Malgré les révélations assassines de la commission Charbonneau à l'endroit de la Ville de Montréal, les «pratiques arbitraires» dans l'embauche se poursuivent dans la plus importante municipalité du Québec. Sous la direction générale de Guy Hébert, près du tiers des cadres qui ont été embauchés en 2012 l'ont été sans appel de candidatures et près de 80% de ces nominations sont jugées non conformes à la politique de la Ville en matière de main-d'oeuvre, a appris La Presse.

Cette situation est dénoncée dans le rapport annuel 2012 de la Commission de la fonction publique de Montréal, qui a été remis en début de semaine à l'administration montréalaise et qui sera rendu public lors de son dépôt à l'assemblée du conseil municipal, le 11 mars. La Presse l'a obtenu.

« Constats troublants »

«Ce rapport fait état de constats troublants», écrit d'entrée de jeu la présidente de la Commission, Sylvie B. Farand. Manque de collaboration de la Ville, refus de fournir des informations, recommandations des années antérieures ignorées et, surtout, «pratiques arbitraires qui heurtent les valeurs d'équité, d'impartialité et de transparence» en matière d'embauche de main-d'oeuvre.

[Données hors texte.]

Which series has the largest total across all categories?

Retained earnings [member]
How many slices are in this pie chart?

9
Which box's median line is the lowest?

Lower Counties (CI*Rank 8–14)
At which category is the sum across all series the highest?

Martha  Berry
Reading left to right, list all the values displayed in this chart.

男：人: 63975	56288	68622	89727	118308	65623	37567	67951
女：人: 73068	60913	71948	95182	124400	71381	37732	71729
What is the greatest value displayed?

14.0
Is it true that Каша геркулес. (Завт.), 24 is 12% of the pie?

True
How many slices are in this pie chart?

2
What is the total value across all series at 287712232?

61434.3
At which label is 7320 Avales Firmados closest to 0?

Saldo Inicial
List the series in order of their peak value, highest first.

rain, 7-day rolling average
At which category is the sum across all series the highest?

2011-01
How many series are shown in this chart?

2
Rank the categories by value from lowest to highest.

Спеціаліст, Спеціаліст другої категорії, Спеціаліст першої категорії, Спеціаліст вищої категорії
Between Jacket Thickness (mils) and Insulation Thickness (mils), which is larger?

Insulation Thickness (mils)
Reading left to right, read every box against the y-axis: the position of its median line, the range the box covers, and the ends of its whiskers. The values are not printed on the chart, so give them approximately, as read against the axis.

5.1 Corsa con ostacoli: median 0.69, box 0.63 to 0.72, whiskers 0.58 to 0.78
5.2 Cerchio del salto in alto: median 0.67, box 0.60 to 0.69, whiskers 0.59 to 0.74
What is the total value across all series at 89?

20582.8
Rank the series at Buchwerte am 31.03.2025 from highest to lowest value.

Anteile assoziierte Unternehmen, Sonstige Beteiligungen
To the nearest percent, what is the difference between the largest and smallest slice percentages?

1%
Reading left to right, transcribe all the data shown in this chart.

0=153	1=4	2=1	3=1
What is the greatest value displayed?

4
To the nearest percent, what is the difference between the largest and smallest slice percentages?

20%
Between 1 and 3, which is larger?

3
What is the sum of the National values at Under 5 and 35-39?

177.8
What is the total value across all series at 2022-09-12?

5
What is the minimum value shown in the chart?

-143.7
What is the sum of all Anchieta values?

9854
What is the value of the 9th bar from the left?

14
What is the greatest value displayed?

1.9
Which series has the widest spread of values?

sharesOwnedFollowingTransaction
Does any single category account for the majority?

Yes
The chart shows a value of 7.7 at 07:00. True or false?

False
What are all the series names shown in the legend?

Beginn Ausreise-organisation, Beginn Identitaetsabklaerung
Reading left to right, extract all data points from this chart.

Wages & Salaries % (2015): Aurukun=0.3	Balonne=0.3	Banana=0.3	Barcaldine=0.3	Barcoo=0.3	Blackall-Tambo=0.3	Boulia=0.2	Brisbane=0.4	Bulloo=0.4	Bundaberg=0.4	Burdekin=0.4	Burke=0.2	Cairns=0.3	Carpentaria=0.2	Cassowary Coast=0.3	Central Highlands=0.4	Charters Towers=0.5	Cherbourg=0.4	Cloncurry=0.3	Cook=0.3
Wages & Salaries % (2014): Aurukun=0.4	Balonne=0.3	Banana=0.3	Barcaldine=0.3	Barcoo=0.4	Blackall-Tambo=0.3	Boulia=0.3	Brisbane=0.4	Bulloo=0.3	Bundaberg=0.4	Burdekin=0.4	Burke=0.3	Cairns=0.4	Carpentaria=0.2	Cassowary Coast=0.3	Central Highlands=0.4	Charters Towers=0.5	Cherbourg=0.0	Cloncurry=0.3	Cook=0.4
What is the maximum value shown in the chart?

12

La Commission de la fonction publique de Montréal, dont le mandat est de veiller à l'intégrité des processus d'embauche et de promotion, constitue le «rempart contre le copinage administratif ou autres formes de favoritisme ou, à l'inverse, de discrimination». Or, «un nombre étonnant de nominations de cadres-gestionnaires non précédées d'un appel de candidatures a pu être inventorié. Ce qui devait être une mesure d'exception a été institué rapidement comme une pratique», peut-on lire dans le rapport.

Ce problème touche 32% des cadres qui ont été nommés entre le 1er janvier et le 30 juin 2012, période correspondant à l'entrée en fonction du nouveau directeur général, Guy Hébert. Ce dernier avait alors entrepris une réorganisation des structures et des têtes dirigeantes.

Au total, 205 nominations de cadres ont été analysées par la Commission. De ce nombre, 66 ont été faites sans appel de candidatures. Le rapport ne précise pas qui a obtenu un poste de cette manière.

De plus, près de quatre nominations sans appel de candidatures sur cinq ont été considérées comme non conformes à la Politique de dotation et de gestion de la main-d'oeuvre. Le problème vient du fait que le service du capital humain et des communications (SCHC) ne s'est pas embarrassé de l'obligation de justifier son choix. Selon la Commission, il est clair que la compétence et l'équité sont «des valeurs nettement subordonnées à l'efficacité» pour le SCHC.

Si la Politique permet de nommer des cadres sans appel de candidatures, il doit s'agir d'un processus d'exception, souligne le rapport de la Commission. Quand la Ville y a recours, elle doit rédiger un avis dans lequel on en explique les raisons. Six conditions sont prévues; parmi celles-ci, notons l'utilisation d'un employé en disponibilité, une situation où un candidat s'était qualifié antérieurement pour le poste ou une nomination découlant d'une réorganisation.

Moyen de contrôle peu fiable

Le SCHC a mis en place l'été dernier des contrôles informatiques pour éviter les nominations non justifiées. Mais lors d'une vérification complémentaire réalisée entre juillet et décembre 2012, la Commission a noté que près d'une nomination sans affichage de poste sur deux n'avait pas été identifiée dans les différentes unités administratives. «La saisie informatique des nominations [est] un moyen de contrôle peu fiable», estime la Commission, qui souligne également que le SCHC laisse ainsi les gestionnaires décider eux-mêmes de se conformer ou non à la Politique.

Durant cette même période, 36% des nominations de cadres ont été faites en vertu du volet exceptionnel de la Politique de dotation et de gestion de la main-d'oeuvre.